Remember When: See-sawers set a world record and twins see in a new decade

Remember When: See-sawers set a world record and twins see in a new decade

(Left to right) David and Margaret George with Verena Buchanan, Matthew Sullivan, Joanna Thomas, Martin Hughes and Sarah Griffiths

Welcome to Remember When, our weekly delve into the Advertiser archives to see what was making headlines 25, 30,, 35, 40 and 50 years ago this week. You can also take a look into the past by visiting our online digital archives at baylismediaarchive.co.uk 


1970: Two members of Twyford Youth Club were going up in the world – 57,810 times in just over three days to be exact.

David Turner, 22, and David Such, 20, broke the world record for the longest marathon see-saw session, clocking in at 80 hours.

The event was organised by the youth club to raise money for Dr Barnado’s Home in Wokingham and revive club membership.

The record-breaking attempt was recreated nearly 50 years on, again in Twyford, last year, with Richard March and Michael Jones managing 80 hours, 10 minutes and six seconds.


1970: Actor Derek Nimmo raised a few eyebrows when he pulled into the car park at the Hinds Head in Bray after he had been best man at a ‘wedding’ at St Michael’s Church.

Nimmo was working on scenes for ‘Keep ’Em Rolling’, part of the BBC’s Comedy Playhouse series.

The actor was playing muddle-headed Reggie Turpin and showed up in a Renault 1911 saloon for the wedding reception, which was due to have ‘disastrous results’.


1980: David George and his wife, Margaret, retired from their roles at Polehampton Junior School in Twyford (main picture).

Mr George had been headmaster and Mrs George was school secretary. They had been at the school for 20 years.

Mr George received a Selko digital watch from pupils, while Mrs George was given a silver-mounted pendant.

They all received a huge card wishing the couple good luck.


1985: About 250 runners took part in the first ever Cliveden cross-country run, staged in aid of the National Trust’s Hanging Woods appeal.

The run was a six-mile course over rough terrain including three steep climbs and plenty of mud.

The first man home was Middlesex-based 24-year-old Peter Barns in 30 minutes, 29 seconds.

Josie Heffernan, a Langley Grammar School teacher, was the first woman in 38 minutes, 23 seconds. Organised by Burnham Joggers, the run went on to become an annual event.


1990: Tiny twins arrived early to become the first babies of the decade in Maidenhead.

The babies, daughters of proud mum Bernadette Kearns, were born at Wexham Park Hospital shortly before 4pm on New Year’s Day.

Megan weighed in at 6lb 3¾ oz and her sister, who was yet to be named at the time, was 6lb 2¾ oz.


1990: More than 1,500 model railway enthusiasts from as far away as Bedford and Salisbury attended the 20th annual exhibition of the Marlow, Maidenhead and District Model Railway Club.

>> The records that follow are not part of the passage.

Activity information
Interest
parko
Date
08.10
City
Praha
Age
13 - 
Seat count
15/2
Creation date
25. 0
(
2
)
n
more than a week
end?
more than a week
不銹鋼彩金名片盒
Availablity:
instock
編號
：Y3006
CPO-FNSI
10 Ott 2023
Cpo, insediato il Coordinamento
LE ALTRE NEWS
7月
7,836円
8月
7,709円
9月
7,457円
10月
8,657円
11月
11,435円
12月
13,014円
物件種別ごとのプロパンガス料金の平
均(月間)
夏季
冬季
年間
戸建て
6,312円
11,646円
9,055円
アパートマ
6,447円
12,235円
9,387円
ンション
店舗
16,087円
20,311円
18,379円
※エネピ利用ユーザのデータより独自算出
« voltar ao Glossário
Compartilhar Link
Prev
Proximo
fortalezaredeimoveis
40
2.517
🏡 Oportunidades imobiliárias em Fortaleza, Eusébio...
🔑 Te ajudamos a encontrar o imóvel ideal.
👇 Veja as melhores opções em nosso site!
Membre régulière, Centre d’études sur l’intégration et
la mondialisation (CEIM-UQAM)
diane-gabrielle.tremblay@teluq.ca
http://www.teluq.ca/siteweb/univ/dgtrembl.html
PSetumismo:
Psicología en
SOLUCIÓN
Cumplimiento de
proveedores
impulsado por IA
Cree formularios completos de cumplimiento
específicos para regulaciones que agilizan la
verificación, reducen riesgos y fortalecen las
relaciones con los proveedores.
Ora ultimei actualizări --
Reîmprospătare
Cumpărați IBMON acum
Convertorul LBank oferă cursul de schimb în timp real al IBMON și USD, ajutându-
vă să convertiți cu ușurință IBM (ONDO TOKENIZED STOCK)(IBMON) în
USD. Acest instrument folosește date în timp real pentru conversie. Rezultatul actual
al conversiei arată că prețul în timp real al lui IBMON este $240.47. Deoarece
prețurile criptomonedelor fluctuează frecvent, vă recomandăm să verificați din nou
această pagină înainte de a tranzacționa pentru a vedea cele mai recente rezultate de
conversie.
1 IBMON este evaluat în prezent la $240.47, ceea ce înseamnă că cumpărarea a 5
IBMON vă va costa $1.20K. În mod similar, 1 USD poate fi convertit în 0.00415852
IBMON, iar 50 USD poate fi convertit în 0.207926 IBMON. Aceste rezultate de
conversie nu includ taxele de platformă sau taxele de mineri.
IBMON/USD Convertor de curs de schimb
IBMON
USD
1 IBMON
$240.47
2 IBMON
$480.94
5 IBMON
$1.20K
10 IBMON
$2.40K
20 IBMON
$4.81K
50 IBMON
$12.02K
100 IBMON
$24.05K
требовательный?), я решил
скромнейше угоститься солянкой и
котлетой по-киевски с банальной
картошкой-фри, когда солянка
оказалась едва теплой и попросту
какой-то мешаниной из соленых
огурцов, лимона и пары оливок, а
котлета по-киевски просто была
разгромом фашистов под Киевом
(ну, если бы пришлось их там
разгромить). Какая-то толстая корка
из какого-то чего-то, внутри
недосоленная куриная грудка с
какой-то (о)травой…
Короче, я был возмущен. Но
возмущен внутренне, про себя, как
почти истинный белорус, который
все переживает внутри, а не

There were 11 model display layouts on show in Court Garden Leisure Centre. The exhibition was open for two days and the organisers were pleased with the response, with 50 people through the door within the first 10 minutes of the exhibition opening.


1995: Giving his dogs a bit of exercise was a far cry from a walk around the block for David Hemmins – his quartet took him husky racing.

For the past 10 years David, from Burnham, had been a keen husky racer and had four Siberian huskies, named Bruiser, Spot, K-Ehleyr and Odo.

David and the dogs were due to compete in a two-and-a-half mile husky rally around Wellington Country Park, near Reading, pulling a rig around rough terrain.

 David said: “It is getting out in the fresh air exercising your pet; man exercising with his best friends.”